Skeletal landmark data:
+ + +

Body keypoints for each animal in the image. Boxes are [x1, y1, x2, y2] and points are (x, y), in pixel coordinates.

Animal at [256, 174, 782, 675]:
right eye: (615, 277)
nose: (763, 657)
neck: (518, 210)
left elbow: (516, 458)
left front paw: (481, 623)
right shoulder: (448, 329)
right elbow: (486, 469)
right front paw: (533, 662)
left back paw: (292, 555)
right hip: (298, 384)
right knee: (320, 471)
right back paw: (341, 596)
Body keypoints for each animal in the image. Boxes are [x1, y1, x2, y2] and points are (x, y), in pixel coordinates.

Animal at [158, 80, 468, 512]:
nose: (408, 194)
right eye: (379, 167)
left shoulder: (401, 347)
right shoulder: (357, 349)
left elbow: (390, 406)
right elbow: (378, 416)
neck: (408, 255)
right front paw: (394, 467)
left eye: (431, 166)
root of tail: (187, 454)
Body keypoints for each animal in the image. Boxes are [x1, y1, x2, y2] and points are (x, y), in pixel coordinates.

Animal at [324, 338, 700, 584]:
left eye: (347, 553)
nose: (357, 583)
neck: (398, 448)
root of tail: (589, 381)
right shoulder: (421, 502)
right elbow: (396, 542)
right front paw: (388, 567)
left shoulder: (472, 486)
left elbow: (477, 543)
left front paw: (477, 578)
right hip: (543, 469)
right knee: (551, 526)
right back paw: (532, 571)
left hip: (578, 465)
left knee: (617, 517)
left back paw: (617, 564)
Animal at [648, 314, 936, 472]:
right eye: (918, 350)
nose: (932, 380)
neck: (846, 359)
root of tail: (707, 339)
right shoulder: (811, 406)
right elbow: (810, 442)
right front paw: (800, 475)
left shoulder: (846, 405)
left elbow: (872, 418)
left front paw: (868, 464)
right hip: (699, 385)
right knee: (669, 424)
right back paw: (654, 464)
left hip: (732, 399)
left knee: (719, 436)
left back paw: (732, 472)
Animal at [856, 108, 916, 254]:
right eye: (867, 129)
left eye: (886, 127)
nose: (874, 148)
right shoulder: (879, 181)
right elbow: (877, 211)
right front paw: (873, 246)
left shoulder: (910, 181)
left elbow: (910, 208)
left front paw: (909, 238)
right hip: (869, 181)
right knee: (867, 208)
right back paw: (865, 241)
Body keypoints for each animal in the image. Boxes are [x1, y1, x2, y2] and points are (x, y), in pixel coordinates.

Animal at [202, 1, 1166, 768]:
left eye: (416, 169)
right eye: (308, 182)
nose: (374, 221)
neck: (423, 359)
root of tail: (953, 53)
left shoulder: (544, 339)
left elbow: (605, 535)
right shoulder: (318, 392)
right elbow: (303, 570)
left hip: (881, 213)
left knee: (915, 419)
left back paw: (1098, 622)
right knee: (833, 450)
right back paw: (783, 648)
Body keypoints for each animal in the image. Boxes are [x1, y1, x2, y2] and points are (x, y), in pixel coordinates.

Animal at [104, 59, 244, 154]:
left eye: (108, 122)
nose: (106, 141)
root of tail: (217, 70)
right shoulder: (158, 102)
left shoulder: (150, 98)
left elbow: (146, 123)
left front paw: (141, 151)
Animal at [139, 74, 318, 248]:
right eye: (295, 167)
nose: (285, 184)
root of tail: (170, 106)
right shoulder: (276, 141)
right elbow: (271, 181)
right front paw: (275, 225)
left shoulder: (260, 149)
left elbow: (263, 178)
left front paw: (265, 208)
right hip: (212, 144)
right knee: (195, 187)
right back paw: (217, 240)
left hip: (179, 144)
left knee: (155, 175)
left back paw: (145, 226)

+ + +

# DIRECTIONS:
Would you copy out exactly the lines from the one holding "right hip: (543, 469)" through the end of the entries above, both ends included?

# ANSWER TO THE EXERCISE:
right hip: (543, 469)
right knee: (551, 526)
right back paw: (532, 571)
left hip: (578, 465)
left knee: (617, 517)
left back paw: (617, 564)
Animal at [648, 314, 936, 472]:
right eye: (918, 350)
nose: (932, 380)
neck: (846, 359)
root of tail: (707, 339)
right shoulder: (811, 406)
right elbow: (810, 442)
right front paw: (800, 475)
left shoulder: (846, 405)
left elbow: (872, 418)
left front paw: (868, 464)
right hip: (699, 385)
right knee: (669, 424)
right back paw: (654, 464)
left hip: (732, 399)
left knee: (719, 436)
left back paw: (732, 472)
Animal at [856, 108, 916, 254]:
right eye: (867, 129)
left eye: (886, 127)
nose: (874, 148)
right shoulder: (879, 181)
right elbow: (877, 211)
right front paw: (873, 246)
left shoulder: (910, 181)
left elbow: (910, 208)
left front paw: (909, 238)
right hip: (869, 181)
right knee: (867, 208)
right back paw: (865, 241)
Body keypoints for each animal in the image. Boxes are [x1, y1, x2, y2] and points are (x, y), in pixel coordinates.

Animal at [202, 1, 1166, 768]:
left eye: (416, 169)
right eye: (308, 182)
nose: (374, 221)
neck: (423, 359)
root of tail: (953, 53)
left shoulder: (544, 339)
left elbow: (605, 535)
right shoulder: (318, 392)
right elbow: (303, 570)
left hip: (881, 213)
left knee: (915, 419)
left back paw: (1098, 622)
right knee: (833, 450)
right back paw: (783, 648)
Body keypoints for each animal in the image. Boxes are [x1, y1, x2, y2] and points are (x, y), in pixel coordinates.

Animal at [104, 59, 244, 154]:
left eye: (108, 122)
nose: (106, 141)
root of tail: (217, 70)
right shoulder: (158, 102)
left shoulder: (150, 98)
left elbow: (146, 123)
left front paw: (141, 151)
Animal at [139, 74, 318, 248]:
right eye: (295, 167)
nose: (285, 184)
root of tail: (170, 106)
right shoulder: (276, 141)
right elbow: (271, 181)
right front paw: (275, 225)
left shoulder: (260, 149)
left elbow: (263, 178)
left front paw: (265, 208)
right hip: (212, 144)
right knee: (195, 187)
right back paw: (217, 240)
left hip: (179, 144)
left knee: (155, 175)
left back paw: (145, 226)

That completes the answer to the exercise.